Boron-Modified Titanium Alloys: Part One
It might seem impossible to improve upon the impressive properties of modern titanium alloys, but the addition of a common element can multiply at least one property, stiffness, by a factor of five.
What’s more, it might also reduce production costs. The secret is in boron’s unique behavior when combined with different phases of titanium.
Since the introduction of titanium and titanium alloys in the early 1950s, these metals have become backbone materials for the aerospace, energy, and chemical industries.

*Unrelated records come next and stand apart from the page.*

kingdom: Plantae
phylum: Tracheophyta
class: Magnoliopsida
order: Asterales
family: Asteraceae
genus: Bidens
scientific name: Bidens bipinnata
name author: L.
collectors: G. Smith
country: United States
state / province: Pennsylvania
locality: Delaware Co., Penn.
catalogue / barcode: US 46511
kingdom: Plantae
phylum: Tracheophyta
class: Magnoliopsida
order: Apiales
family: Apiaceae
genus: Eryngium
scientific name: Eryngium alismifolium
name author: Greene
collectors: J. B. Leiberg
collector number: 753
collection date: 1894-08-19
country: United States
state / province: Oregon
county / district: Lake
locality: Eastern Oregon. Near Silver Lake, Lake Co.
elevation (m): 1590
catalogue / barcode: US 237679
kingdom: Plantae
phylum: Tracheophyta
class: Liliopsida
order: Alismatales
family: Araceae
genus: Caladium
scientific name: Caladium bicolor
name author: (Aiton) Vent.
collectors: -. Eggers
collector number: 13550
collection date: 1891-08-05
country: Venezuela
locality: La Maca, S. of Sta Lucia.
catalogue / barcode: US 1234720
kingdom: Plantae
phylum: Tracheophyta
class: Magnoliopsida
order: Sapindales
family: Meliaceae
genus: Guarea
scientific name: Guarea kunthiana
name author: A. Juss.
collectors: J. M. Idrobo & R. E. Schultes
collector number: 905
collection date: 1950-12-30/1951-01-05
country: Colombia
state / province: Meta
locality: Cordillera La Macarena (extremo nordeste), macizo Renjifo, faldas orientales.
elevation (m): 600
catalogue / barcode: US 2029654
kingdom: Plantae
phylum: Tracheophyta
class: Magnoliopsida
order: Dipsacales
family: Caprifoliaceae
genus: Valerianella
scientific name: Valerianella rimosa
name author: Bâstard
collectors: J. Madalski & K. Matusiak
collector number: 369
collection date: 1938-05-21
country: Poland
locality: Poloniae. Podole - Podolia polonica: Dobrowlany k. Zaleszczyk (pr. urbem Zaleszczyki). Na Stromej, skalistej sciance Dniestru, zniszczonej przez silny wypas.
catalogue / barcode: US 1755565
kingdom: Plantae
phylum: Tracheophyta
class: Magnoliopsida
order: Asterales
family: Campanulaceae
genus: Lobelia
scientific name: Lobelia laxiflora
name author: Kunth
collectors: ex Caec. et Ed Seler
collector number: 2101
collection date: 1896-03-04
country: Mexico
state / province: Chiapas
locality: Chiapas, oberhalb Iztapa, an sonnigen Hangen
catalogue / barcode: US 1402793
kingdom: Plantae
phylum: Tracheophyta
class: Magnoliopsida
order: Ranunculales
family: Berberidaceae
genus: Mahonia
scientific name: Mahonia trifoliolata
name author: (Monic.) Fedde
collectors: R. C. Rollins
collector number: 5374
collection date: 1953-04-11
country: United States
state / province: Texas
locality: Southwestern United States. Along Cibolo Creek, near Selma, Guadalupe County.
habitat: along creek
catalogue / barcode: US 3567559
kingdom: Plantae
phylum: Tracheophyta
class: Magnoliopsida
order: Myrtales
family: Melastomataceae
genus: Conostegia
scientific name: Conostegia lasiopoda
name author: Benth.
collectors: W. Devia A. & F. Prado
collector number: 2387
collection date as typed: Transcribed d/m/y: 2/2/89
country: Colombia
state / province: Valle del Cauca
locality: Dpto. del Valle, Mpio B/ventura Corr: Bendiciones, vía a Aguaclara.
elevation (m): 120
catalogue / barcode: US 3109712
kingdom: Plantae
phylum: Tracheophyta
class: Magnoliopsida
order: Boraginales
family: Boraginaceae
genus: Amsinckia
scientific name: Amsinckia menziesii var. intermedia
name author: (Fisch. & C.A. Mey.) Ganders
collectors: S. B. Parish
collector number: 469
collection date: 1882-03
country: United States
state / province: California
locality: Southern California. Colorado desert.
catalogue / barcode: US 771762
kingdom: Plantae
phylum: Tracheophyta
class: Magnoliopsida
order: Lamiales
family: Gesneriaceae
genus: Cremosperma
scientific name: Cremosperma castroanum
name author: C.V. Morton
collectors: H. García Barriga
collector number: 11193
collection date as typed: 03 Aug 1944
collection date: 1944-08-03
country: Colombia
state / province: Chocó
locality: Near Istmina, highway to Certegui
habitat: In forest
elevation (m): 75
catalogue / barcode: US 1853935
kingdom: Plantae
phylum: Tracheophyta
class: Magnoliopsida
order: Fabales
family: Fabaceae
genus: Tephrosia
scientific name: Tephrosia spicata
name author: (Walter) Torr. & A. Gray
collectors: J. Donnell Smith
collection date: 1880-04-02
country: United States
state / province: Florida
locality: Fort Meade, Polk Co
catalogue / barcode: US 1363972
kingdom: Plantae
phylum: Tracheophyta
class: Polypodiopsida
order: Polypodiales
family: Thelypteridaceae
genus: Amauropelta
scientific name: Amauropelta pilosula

Titanium alloys are among the most important of advanced materials, due to their excellent properties, such as low mass density, which is approximately 60% of the value of common steels, high resistance to oxidation, lightness, stiffness, high specific modulus and creep resistance. Titanium alloys are characterized by their superlative mechanical properties, good resistance to corrosion in many different aggressive environments, good resistance to wear, fatigue and creep resistance, good biocompatibility and high Strength at relatively high temperatures, low Young’s modulus (similar to that of human bone). As mentioned above, titanium alloys are employed in many applications: in aerospace, automotive industries, chemical industries and many biomedical applications used to fabricate surgical tools and dental implants. The increasing demand for titanium alloys in world production, the refinement of the processes and the new techniques developed have allowed a reduction of the production costs and better fulfillment of the demand.
Small additions of boron to conventional titanium alloys have been found to produce significant changes to the microstructures and associated properties. Grain refinement and improved strength and stiffness are first order effects, which lead to possibilities for developing novel and affordable processing methodologies and to enhance performance over conventional titanium alloys.
The Ti-B Material System
Boron is completely soluble in the liquid phase of titanium, but is essentially insoluble in the solid titanium phase (high temperature beta or room temperature alpha). The relative insolubility of boron in solid titanium eliminates the embrittlement problem commonly caused by other interstitial elements such as hydrogen, carbon, or oxygen. The titanium-rich end of the binary Ti-B phase diagram is shown in Figure 1.
Figure 1: Titanium-rich section of the binary Ti-B phase diagram.
The boron added to titanium precipitates in the form of an intermetallic TiB phase for additions below about 14 wt%. (40 at.%). TiB forms via the eutectic reaction L—>β+TiB, with a binary eutectic composition of 2 wt% B. The TiB phase offers unique advantages. The density of TiB is comparable to that of titanium, but the stiffness is about five times higher. Therefore, the TiB phase provides significant increases in strength and stiffness without increasing density. TiB also has excellent crystallographic compatibility with titanium, providing atomically sharp interfaces and chemical compatibility. The coefficient of thermal expansion of TiB is comparable to that of titanium, which eliminates residual stresses at the interfaces.
The crystal structure of TiB is orthorhombic, and particles grow as short whiskers about one micron in diameter and ten microns long that are efficient strengtheners below the eutectic limit (1.55 wt.%B for the most widely used titanium alloy Ti-6Al-4V). Hypoeutectic alloys have microstructures, processing, and property combinations similar to alloys without boron. Therefore, Ti-B materials can be considered as boron-modified titanium alloys at boron levels below the eutectic limit.
Figure 2: Several different processing routes are available to produce Ti-B alloys and various techniques can fabricate product forms.